Um terceiro ângulo segue na transcrição de parte de uma ação judicial interposta em 1883, por uma mais velha, já idosa, Afrikana de nome Lucrécia, que solicita à “Justiça” Municipal sua liberdade. Veja:

“Auto das perguntas feitas à africana Lucrécia.
(…) perguntado seu nome, filiação, naturalidade e residência, respondeu chamar-se Lucrécia, filha de Manoel e Eleutéria, residentes no continente africano, donde também é ella respondente natural do Reino de Benguela e que atualmente reside em São João da Barra. Perguntada quando veio ou chegou ao Império do Brazil, que idade tinha então, onde se effectuara o seu desembarque? Respondeu que há muito tempo se acha ella respondente no Brazil, pelo que não sabe precizar a data ou época de sua vinda; sabe porém que já era mulher feita, maior de dezesseis annos, pouco mais ou menos, e que o seu desembarque neste Paiz teve lugar na Praia Grande de Manguinhos. Perguntada se sabia o nome do navio ou barco que a trouxe ou do Commandante que o dirigia e a nacionalidade deste? Respondeu que de nada sabia, porque não entendia a língua e chorando como vinha em nada podia reparar, podendo notar apenas que o Commandante era branco. (…) Perguntada se é bem tratada por esse ultimo seu senhor [referido como Professor Mendes]? Respondeu que ele conjuntamente com sua mulher a tem maltrado horrivelmente, chegando a queimar sua fronte com tição de fogo, e dando com o salto da botina nos joelhos, que ella respondente já os tem inchados e aleijados, além de pancadas de que é a respondente victima de um e outro. Perguntada se tem filhos, quantos e onde residem? Respondeu que tem trez filhas, que vivem ainda, uma na fazendo do referido barão, outra alforreada já e a terceira vendida pelo dito Medeiros para a Côrte. E como nada mais foi respondido nem perguntado, dou por findo este auto.”

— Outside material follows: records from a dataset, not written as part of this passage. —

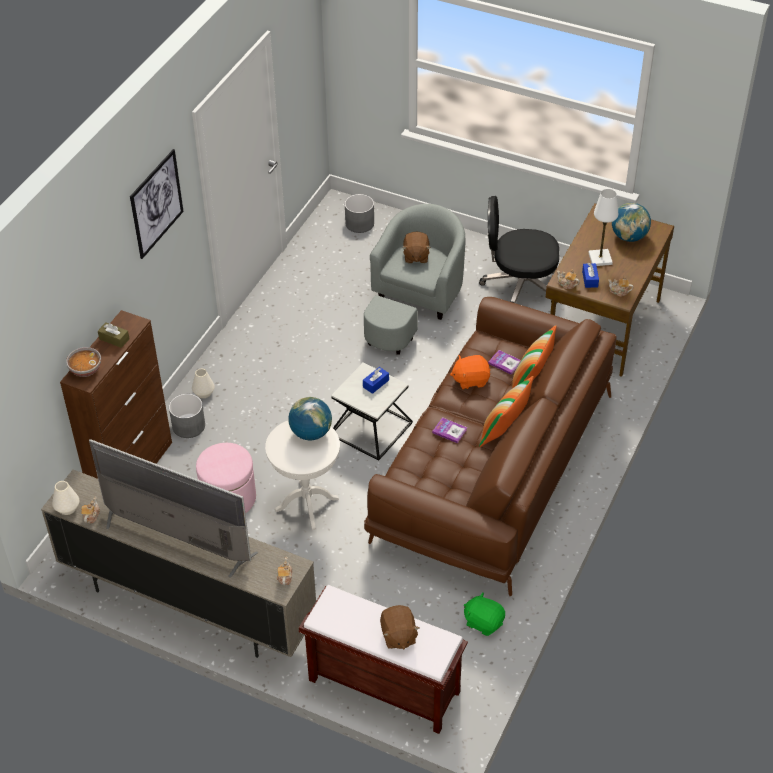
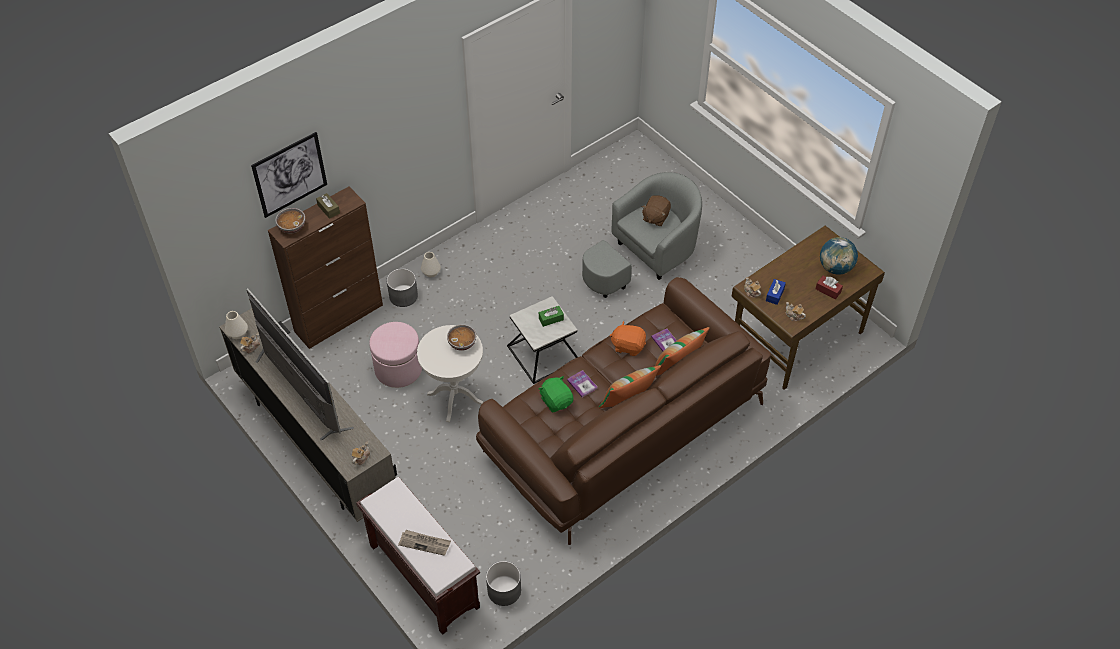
camera: 25 degrees right, 5 degrees up
picture [130,149,184,259] -> picture moved to [251,132,327,218]
globe [288,397,332,440] -> bowl [447,324,476,351]
grey planter [345,194,374,233] -> grey planter moved to [486,561,521,606]
blue tissue box [363,367,389,394] -> green tissue box [539,306,564,327]
brown plush toy [380,605,420,649] -> newspaper [398,530,451,556]
green plush toy [464,592,505,636] -> green plush toy moved to [539,376,573,412]
black office chair [479,196,559,304] -> none
white table lamp [588,189,618,266] -> none
none -> red tissue box [816,276,843,299]

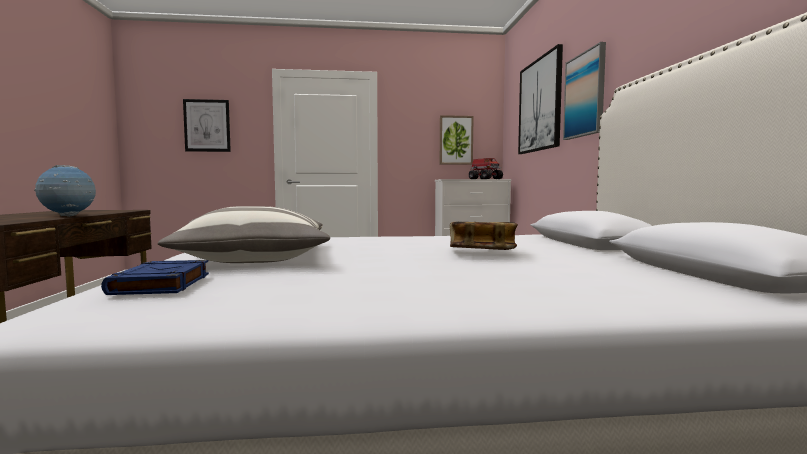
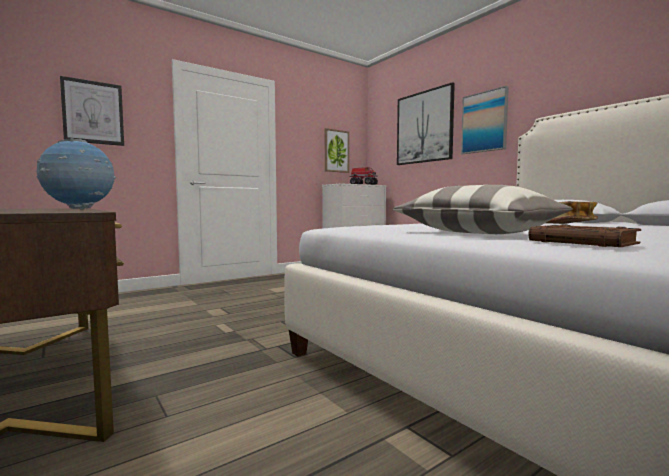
camera: 30 degrees left, 0 degrees up
blue book [101,260,209,295] -> brown book [528,224,641,247]

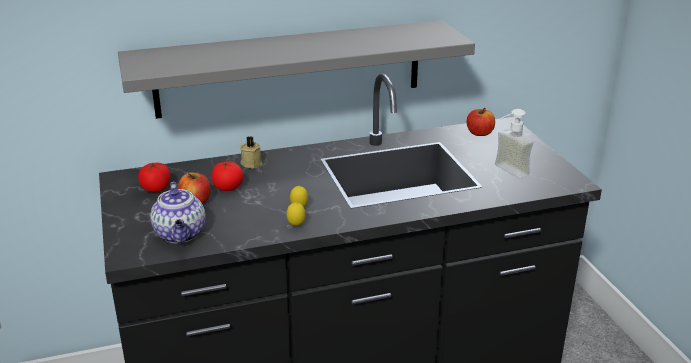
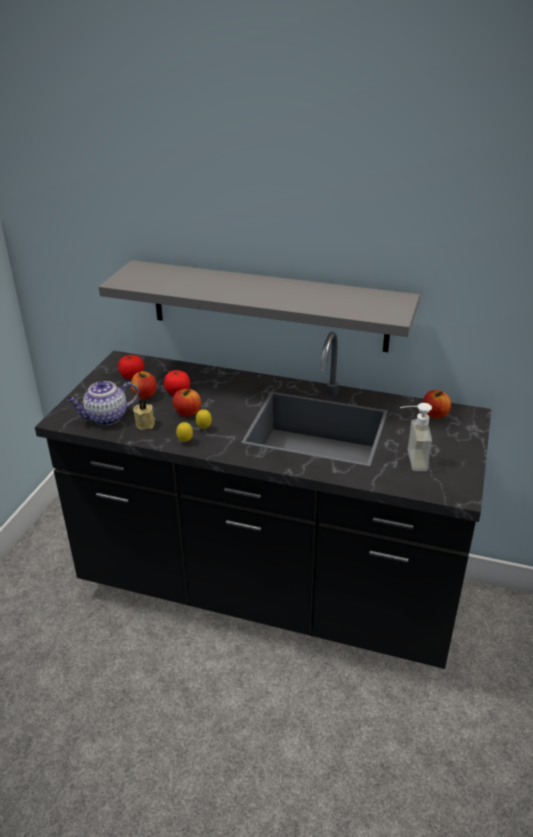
camera: 35 degrees right, 5 degrees up
teapot [150,182,206,243] -> teapot turned 45 degrees clockwise [67,381,139,426]
beige candle [240,136,263,169] -> beige candle moved to [133,399,155,430]
none -> apple [173,388,201,417]

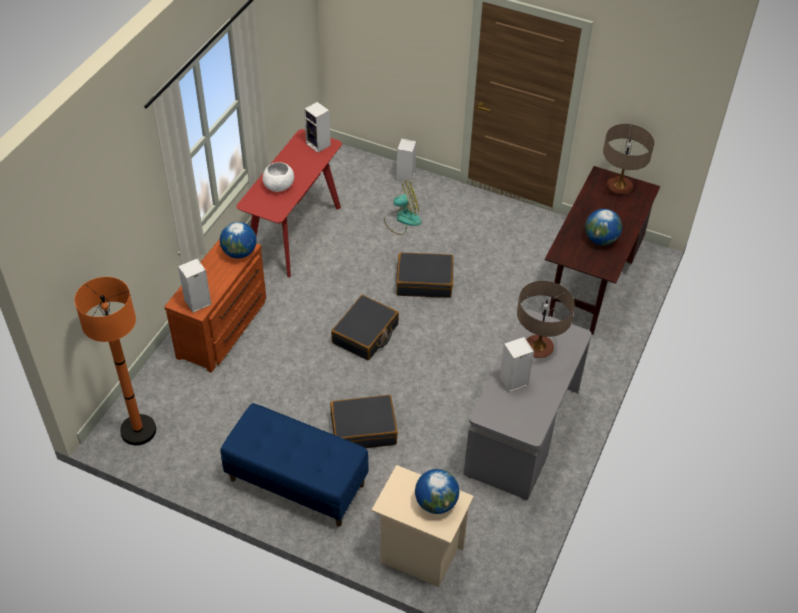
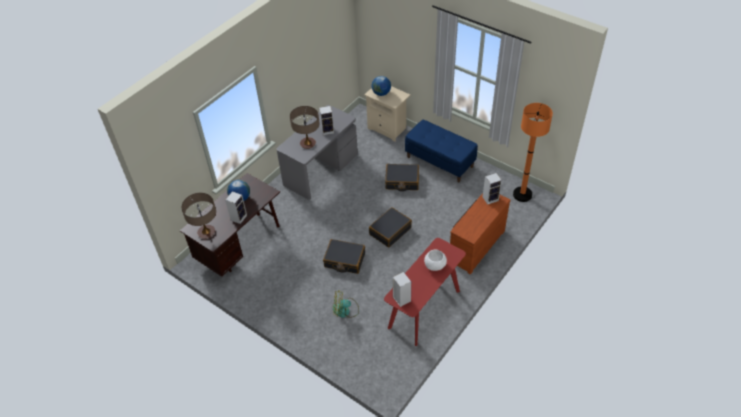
camera: 165 degrees left, 0 degrees up
globe [220,222,257,259] -> none
speaker [396,139,417,183] -> speaker moved to [225,191,247,224]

Estão aí as palavras de Lucrécia. Aí está um fragmento de material importante para, em primeiro lugar, sim, lembrar de Lucrécia e das muitas Lucrécias que atravessaram o desterro. Serve ainda para refletir sobre a relação da mulher branca com o patriarcado, para além das patacoadas feministas. Serve para refletir sobre o papel fundamental da igreja nessa imundície toda. Serve para refletir sobre formas de colorismo institucionalizado na figura da ex-escrava, filha bastarda do seu escravizador, feita dona de escravos após a morte de sua sinhá, como uma forma de compensação e dever ante sua condição mestiça. Serve para refletir sobre como esses papéis vêm sendo refeitos hoje, sob novos nomes, novas dinâmicas, mas segundo a mesma lógica política anti-Afrikana.

Lembre-se de Lucrécia, e não se esqueça das bentas e das franciscas.

fonte: Escravidão e engenhos, joão oscar.